Source data
=-=-=-=-=

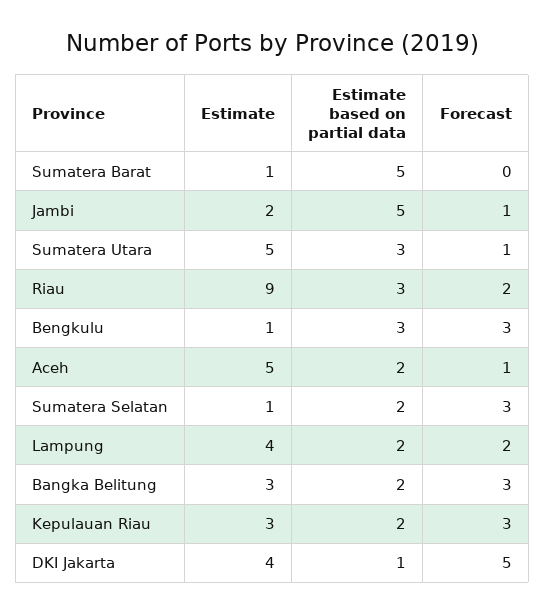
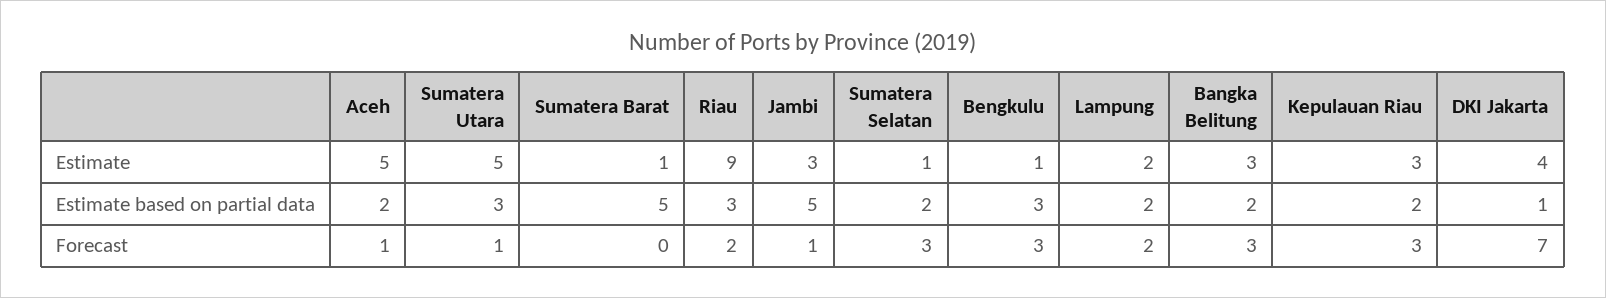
  {
    "Estimate": {
      "Sumatera Barat": 1,
-     "Jambi": 2,
+     "Jambi": 3,
      "Sumatera Utara": 5,
      "Riau": 9,
      "Bengkulu": 1,
      "Aceh": 5,
      "Sumatera Selatan": 1,
-     "Lampung": 4,
+     "Lampung": 2,
      "Bangka Belitung": 3,
      "Kepulauan Riau": 3,
      "DKI Jakarta": 4
    },
    "Estimate based on partial data": {
      "Sumatera Barat": 5,
      "Jambi": 5,
      "Sumatera Utara": 3,
      "Riau": 3,
      "Bengkulu": 3,
      "Aceh": 2,
      "Sumatera Selatan": 2,
      "Lampung": 2,
      "Bangka Belitung": 2,
      "Kepulauan Riau": 2,
      "DKI Jakarta": 1
    },
    "Forecast": {
      "Sumatera Barat": 0,
      "Jambi": 1,
      "Sumatera Utara": 1,
      "Riau": 2,
      "Bengkulu": 3,
      "Aceh": 1,
      "Sumatera Selatan": 3,
      "Lampung": 2,
      "Bangka Belitung": 3,
      "Kepulauan Riau": 3,
-     "DKI Jakarta": 5
+     "DKI Jakarta": 7
    }
  }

=-=-=-=-=

**Assigned task**. Please copy the data shown above word for word, omitting the pictures.

**Answer space**.
  {
    "Estimate": {
      "Sumatera Barat": 1,
-     "Jambi": 2,
+     "Jambi": 3,
      "Sumatera Utara": 5,
      "Riau": 9,
      "Bengkulu": 1,
      "Aceh": 5,
      "Sumatera Selatan": 1,
-     "Lampung": 4,
+     "Lampung": 2,
      "Bangka Belitung": 3,
      "Kepulauan Riau": 3,
      "DKI Jakarta": 4
    },
    "Estimate based on partial data": {
      "Sumatera Barat": 5,
      "Jambi": 5,
      "Sumatera Utara": 3,
      "Riau": 3,
      "Bengkulu": 3,
      "Aceh": 2,
      "Sumatera Selatan": 2,
      "Lampung": 2,
      "Bangka Belitung": 2,
      "Kepulauan Riau": 2,
      "DKI Jakarta": 1
    },
    "Forecast": {
      "Sumatera Barat": 0,
      "Jambi": 1,
      "Sumatera Utara": 1,
      "Riau": 2,
      "Bengkulu": 3,
      "Aceh": 1,
      "Sumatera Selatan": 3,
      "Lampung": 2,
      "Bangka Belitung": 3,
      "Kepulauan Riau": 3,
-     "DKI Jakarta": 5
+     "DKI Jakarta": 7
    }
  }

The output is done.